_Task description_. Pull out every line from the very first one through the line containing "rohelised mäed, sinine", and reproduce them without any change.

_Records provided_.
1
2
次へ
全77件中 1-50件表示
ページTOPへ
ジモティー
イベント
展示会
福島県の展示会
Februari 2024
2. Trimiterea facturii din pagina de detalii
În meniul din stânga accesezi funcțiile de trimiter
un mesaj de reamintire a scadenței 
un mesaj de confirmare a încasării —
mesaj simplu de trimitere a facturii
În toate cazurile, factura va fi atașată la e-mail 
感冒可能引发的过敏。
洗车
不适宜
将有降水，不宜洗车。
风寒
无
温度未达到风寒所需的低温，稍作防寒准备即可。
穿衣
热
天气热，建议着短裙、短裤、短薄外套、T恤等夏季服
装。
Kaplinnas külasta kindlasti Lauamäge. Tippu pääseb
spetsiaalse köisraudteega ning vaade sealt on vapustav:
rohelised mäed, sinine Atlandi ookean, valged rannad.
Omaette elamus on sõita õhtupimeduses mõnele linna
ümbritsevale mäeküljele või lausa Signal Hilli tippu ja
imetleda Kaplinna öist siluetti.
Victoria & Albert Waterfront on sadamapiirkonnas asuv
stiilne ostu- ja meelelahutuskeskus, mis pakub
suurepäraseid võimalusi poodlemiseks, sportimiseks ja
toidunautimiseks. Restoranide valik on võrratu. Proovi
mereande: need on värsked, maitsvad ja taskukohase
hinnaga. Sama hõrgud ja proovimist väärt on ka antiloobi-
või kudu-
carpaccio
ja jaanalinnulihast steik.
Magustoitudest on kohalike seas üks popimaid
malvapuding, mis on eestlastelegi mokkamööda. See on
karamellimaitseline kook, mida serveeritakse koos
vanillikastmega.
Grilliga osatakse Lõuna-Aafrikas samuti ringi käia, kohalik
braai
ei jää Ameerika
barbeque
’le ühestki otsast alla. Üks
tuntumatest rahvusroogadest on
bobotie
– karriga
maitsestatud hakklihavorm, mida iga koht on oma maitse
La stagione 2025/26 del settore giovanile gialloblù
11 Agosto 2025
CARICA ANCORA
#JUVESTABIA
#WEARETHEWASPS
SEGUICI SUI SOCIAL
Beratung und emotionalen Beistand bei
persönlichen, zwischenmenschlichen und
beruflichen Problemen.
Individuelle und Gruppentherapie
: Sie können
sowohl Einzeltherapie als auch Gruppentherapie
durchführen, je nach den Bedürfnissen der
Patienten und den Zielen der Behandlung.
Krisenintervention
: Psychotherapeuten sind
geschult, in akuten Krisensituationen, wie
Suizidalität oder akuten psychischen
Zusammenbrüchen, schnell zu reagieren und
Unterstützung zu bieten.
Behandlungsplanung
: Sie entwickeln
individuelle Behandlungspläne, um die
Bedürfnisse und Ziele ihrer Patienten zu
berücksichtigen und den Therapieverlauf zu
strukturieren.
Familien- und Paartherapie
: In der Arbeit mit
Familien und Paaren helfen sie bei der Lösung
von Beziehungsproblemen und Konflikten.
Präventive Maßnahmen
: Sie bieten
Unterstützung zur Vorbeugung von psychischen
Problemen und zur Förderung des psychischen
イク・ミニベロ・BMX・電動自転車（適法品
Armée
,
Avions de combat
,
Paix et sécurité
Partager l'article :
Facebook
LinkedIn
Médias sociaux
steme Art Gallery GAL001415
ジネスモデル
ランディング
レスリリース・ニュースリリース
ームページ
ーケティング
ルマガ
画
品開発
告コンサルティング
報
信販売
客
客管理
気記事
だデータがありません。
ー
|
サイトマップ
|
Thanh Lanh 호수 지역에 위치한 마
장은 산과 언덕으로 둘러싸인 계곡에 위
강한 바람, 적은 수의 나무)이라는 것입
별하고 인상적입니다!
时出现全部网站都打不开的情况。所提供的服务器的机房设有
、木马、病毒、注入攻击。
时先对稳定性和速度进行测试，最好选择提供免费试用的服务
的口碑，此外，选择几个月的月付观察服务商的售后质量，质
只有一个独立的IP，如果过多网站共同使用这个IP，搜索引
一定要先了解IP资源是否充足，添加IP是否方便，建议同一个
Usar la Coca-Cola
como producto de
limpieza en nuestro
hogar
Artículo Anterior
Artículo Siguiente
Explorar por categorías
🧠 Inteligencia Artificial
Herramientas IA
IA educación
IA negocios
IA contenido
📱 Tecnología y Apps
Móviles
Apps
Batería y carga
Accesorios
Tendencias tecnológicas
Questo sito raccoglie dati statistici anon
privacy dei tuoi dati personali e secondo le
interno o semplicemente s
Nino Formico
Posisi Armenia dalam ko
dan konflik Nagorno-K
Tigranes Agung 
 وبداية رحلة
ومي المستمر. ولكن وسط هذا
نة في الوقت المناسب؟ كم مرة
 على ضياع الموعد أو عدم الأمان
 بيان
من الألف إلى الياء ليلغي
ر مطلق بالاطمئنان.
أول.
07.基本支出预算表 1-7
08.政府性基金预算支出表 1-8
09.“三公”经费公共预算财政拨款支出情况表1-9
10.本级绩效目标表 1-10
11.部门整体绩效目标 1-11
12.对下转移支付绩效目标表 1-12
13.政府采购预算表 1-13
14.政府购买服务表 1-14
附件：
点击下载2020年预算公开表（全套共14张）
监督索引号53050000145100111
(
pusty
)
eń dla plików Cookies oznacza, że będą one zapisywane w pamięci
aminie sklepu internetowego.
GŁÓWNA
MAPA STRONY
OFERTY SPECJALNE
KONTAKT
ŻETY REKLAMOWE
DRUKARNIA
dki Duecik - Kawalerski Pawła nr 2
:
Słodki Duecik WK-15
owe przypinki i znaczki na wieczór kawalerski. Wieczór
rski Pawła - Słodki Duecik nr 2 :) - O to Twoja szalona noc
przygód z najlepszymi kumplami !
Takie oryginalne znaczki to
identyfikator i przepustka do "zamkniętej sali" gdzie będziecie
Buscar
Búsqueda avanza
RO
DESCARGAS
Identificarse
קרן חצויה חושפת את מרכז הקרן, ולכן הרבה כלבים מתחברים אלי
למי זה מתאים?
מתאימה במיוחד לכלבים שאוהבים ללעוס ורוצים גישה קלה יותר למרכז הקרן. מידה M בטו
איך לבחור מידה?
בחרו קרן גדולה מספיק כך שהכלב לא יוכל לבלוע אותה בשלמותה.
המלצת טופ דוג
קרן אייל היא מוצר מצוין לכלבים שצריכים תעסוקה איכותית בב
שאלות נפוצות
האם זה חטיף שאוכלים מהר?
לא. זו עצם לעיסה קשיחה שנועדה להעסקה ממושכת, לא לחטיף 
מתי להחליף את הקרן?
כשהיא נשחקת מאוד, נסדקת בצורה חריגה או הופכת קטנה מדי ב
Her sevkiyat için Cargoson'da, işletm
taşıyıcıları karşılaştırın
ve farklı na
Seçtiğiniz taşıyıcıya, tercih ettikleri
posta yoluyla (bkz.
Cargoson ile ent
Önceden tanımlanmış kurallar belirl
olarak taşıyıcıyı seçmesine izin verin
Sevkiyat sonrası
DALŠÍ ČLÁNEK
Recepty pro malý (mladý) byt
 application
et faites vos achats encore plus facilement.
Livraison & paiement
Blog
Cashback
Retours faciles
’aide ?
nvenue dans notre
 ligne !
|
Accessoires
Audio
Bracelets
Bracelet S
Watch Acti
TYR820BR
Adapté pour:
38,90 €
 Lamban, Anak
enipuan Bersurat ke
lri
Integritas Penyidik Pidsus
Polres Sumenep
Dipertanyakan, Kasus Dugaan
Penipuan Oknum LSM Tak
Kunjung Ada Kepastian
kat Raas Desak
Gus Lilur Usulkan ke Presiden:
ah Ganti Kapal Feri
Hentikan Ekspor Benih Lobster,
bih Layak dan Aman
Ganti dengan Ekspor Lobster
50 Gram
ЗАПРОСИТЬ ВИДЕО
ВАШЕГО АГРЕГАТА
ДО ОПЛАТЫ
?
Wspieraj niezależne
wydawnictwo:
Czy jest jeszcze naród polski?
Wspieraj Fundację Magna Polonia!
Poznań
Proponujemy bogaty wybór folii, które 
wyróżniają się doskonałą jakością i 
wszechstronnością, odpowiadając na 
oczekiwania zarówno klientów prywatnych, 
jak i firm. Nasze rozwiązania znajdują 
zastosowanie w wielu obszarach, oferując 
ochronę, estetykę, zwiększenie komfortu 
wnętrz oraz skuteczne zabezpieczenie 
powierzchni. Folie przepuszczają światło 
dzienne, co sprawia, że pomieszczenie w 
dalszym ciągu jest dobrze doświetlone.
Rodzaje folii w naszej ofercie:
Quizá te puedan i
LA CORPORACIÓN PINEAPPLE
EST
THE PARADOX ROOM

_Response to the exercise_.
1
2
次へ
全77件中 1-50件表示
ページTOPへ
ジモティー
イベント
展示会
福島県の展示会
Februari 2024
2. Trimiterea facturii din pagina de detalii
În meniul din stânga accesezi funcțiile de trimiter
un mesaj de reamintire a scadenței 
un mesaj de confirmare a încasării —
mesaj simplu de trimitere a facturii
În toate cazurile, factura va fi atașată la e-mail 
感冒可能引发的过敏。
洗车
不适宜
将有降水，不宜洗车。
风寒
无
温度未达到风寒所需的低温，稍作防寒准备即可。
穿衣
热
天气热，建议着短裙、短裤、短薄外套、T恤等夏季服
装。
Kaplinnas külasta kindlasti Lauamäge. Tippu pääseb
spetsiaalse köisraudteega ning vaade sealt on vapustav:
rohelised mäed, sinine Atlandi ookean, valged rannad.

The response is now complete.